Explore the material:
1 – In the political commentary, list each thing the paragraph beginning "My advice to you" tells the "anarchists" to do.
2 – Reproduce the political commentary from "But Pierce doesn’t" up to and including "the Republicans wrong.", switching "Republicans" to "conservatives" everywhere it occurs.

Selected passage:
- Opening Delimiter -

I don’t want these clowns understood. I want them defeated — permanently, the way the Whigs were — and the earth salted so they do not rise again.
Second in command are the “national greatness” neoconservatives, best represented by the Kristol family and the Weekly Standard magazine. This group is responsible for Bush’s “Pax Americana” foreign policy, but they are not above using the government at home to accomplish any goal they feel is worthwhile.
Finally, after the first two factions have their say, is a vague idea that free market policy is a good idea. The ONLY major Bush administration initiatives to come from this faction have been the tax cuts, and even they can be opposed from the right, since they are plunging the nation into the kind of deficits conservatives used to oppose.
But Pierce doesn’t want to understand any of these ideas - he wants Paul Krugman to preach to the choir. I agree with the idea that Democrats won’t win by kissing up to Republicans, but that doesn’t mean spewing bile nonstop. It means using strong but well-reasoned arguments to prove the Republicans wrong.
Hot Liberty writes:
My advice to you “anarchists:” wear your Castro and Che shirts. If people in Miami have learned one thing over the last few decades, it’s that collectivism works and capitalism is a big failure. None of their families have been brutalized or killed by anti-capitalist regimes. It’ll go over real sweet, I promise. If you get a chance, you may want to bring up the fact that Elian is better off now, because he has free health care. Be sure to praise Janet Reno and JFK. Mention how your ideas are thriving in Venezuela. And good luck to you!
If you’ve never read The Corndog, Reason Online’s parody of National Review’s The Corner, read it now. Note the posts by John Dingleberry.
If you don’t get the joke, you need look no further than this ACTUAL post by John “Buggery Buggery Buggery” Derbyshire:
Surely one factor in the rise of prison rape–which I feel sure was wellnigh unknown a generation ago–has been the striking down of the very strong social taboo on male-male buggery. This taboo was universal across all cultures, primitive and civilized, and even including those that tolerated male-male erotic bonding, until the rise of the “gay rights” movement in the modern West. I’m not saying that this is the only factor, or even the major factor, but it must surely be **a** factor.
One track mind.
Update: Sullivan has more.

- Closing Delimiter -

Recorded information:
- Opening Delimiter -

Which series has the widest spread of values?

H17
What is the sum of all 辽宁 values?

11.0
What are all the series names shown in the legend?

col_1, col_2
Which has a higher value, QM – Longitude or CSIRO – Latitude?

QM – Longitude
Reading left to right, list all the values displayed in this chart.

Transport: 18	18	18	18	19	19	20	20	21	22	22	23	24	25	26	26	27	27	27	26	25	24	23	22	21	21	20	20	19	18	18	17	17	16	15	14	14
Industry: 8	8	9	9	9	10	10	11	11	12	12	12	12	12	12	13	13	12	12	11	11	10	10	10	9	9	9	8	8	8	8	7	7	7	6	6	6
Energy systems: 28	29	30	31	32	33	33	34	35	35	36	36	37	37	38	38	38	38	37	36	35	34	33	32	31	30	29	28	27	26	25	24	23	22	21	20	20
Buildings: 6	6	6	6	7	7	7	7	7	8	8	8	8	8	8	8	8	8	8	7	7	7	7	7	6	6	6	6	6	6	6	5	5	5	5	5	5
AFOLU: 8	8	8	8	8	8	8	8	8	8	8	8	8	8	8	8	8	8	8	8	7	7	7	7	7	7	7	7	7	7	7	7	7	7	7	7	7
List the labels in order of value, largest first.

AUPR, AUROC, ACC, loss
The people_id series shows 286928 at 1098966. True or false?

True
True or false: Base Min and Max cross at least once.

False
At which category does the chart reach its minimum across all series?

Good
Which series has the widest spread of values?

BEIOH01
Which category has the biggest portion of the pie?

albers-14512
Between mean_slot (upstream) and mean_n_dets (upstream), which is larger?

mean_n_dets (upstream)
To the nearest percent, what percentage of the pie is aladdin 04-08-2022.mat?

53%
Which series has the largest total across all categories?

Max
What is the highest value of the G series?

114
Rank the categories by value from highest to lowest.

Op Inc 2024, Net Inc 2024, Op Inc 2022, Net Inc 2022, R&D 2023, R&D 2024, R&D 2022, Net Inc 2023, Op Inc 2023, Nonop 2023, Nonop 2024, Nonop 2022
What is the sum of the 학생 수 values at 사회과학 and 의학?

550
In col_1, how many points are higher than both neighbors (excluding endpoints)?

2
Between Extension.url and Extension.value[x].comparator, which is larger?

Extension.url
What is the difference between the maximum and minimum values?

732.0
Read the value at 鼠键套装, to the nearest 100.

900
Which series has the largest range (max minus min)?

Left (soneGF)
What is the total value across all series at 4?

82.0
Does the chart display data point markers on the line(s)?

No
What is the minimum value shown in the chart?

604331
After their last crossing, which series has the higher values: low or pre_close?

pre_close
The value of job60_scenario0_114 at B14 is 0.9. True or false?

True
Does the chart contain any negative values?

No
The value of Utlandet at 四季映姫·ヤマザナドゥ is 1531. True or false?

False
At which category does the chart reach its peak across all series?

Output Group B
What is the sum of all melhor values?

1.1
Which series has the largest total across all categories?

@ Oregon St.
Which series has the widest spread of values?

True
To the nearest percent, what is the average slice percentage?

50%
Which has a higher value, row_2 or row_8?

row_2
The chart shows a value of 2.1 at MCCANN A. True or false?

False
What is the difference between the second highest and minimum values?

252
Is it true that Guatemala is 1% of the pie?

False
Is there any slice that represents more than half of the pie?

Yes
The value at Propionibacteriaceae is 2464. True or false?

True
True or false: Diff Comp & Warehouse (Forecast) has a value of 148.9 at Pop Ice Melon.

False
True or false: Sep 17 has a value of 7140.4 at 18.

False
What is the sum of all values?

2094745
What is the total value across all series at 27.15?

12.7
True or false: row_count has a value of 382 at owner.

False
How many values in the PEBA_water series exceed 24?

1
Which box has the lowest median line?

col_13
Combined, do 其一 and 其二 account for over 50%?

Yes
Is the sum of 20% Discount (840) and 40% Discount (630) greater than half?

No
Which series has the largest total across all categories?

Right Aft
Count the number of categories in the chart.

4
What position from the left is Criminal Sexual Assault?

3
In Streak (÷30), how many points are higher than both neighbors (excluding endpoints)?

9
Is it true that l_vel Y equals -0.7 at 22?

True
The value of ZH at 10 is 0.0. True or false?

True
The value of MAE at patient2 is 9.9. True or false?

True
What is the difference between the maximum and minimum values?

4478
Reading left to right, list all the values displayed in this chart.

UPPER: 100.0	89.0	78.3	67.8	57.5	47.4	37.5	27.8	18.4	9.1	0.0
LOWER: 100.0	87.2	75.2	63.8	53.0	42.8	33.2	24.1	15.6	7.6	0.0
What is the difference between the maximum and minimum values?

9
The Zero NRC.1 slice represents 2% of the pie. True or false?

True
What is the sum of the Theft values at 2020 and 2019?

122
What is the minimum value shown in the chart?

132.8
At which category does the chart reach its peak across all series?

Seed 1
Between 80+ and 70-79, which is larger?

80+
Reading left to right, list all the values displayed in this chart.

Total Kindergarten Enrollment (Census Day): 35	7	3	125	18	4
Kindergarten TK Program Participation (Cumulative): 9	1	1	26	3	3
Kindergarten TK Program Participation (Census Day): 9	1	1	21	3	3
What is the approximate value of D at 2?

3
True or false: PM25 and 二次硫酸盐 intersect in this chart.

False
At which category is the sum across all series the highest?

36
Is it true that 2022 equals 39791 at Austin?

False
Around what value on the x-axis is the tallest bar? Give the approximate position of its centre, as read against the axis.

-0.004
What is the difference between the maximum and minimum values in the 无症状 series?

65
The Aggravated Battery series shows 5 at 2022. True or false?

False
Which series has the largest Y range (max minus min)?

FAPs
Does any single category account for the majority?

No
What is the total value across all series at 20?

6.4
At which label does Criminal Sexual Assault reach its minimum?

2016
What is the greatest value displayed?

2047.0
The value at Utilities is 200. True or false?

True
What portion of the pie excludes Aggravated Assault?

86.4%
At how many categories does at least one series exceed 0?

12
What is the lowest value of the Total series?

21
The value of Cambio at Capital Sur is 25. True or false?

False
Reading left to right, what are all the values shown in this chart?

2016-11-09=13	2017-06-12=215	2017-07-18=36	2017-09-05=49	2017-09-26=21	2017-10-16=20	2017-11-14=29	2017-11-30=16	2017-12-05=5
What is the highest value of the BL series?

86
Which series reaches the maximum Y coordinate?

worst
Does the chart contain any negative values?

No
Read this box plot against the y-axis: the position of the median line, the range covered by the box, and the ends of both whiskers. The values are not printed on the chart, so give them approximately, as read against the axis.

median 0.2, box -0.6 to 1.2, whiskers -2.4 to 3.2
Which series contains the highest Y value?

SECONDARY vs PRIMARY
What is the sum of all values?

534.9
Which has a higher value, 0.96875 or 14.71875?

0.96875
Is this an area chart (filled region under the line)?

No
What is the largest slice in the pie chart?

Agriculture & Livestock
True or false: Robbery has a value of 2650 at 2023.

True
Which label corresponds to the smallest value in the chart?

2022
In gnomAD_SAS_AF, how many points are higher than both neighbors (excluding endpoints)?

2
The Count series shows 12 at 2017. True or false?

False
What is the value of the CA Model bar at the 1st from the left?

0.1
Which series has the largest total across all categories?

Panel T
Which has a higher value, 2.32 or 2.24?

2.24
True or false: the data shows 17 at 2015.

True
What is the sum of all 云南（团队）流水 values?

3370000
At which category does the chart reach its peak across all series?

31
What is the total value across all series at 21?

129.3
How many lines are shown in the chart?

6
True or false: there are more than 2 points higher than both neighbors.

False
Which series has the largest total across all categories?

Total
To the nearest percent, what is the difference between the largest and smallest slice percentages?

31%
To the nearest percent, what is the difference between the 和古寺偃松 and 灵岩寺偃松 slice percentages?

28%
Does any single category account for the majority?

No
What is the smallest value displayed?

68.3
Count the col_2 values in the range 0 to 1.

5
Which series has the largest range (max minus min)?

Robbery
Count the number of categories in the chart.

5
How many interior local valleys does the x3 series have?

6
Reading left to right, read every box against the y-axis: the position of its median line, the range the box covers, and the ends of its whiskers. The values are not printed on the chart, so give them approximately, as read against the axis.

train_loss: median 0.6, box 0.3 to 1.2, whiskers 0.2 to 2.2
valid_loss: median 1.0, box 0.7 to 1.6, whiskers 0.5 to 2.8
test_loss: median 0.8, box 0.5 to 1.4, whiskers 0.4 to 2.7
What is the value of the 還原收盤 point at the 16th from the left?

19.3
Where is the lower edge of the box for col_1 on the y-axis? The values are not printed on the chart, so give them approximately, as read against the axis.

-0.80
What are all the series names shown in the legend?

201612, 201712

- Closing Delimiter -

Answers per task:
1 –
- Wear Castro and Che shirts.
- Bring up that Elian is better off now because he has free health care.
- Praise Janet Reno and JFK.
- Mention how their ideas are thriving in Venezuela.

2 –
But Pierce doesn’t want to understand any of these ideas - he wants Paul Krugman to preach to the choir. I agree with the idea that Democrats won’t win by kissing up to conservatives, but that doesn’t mean spewing bile nonstop. It means using strong but well-reasoned arguments to prove the conservatives wrong.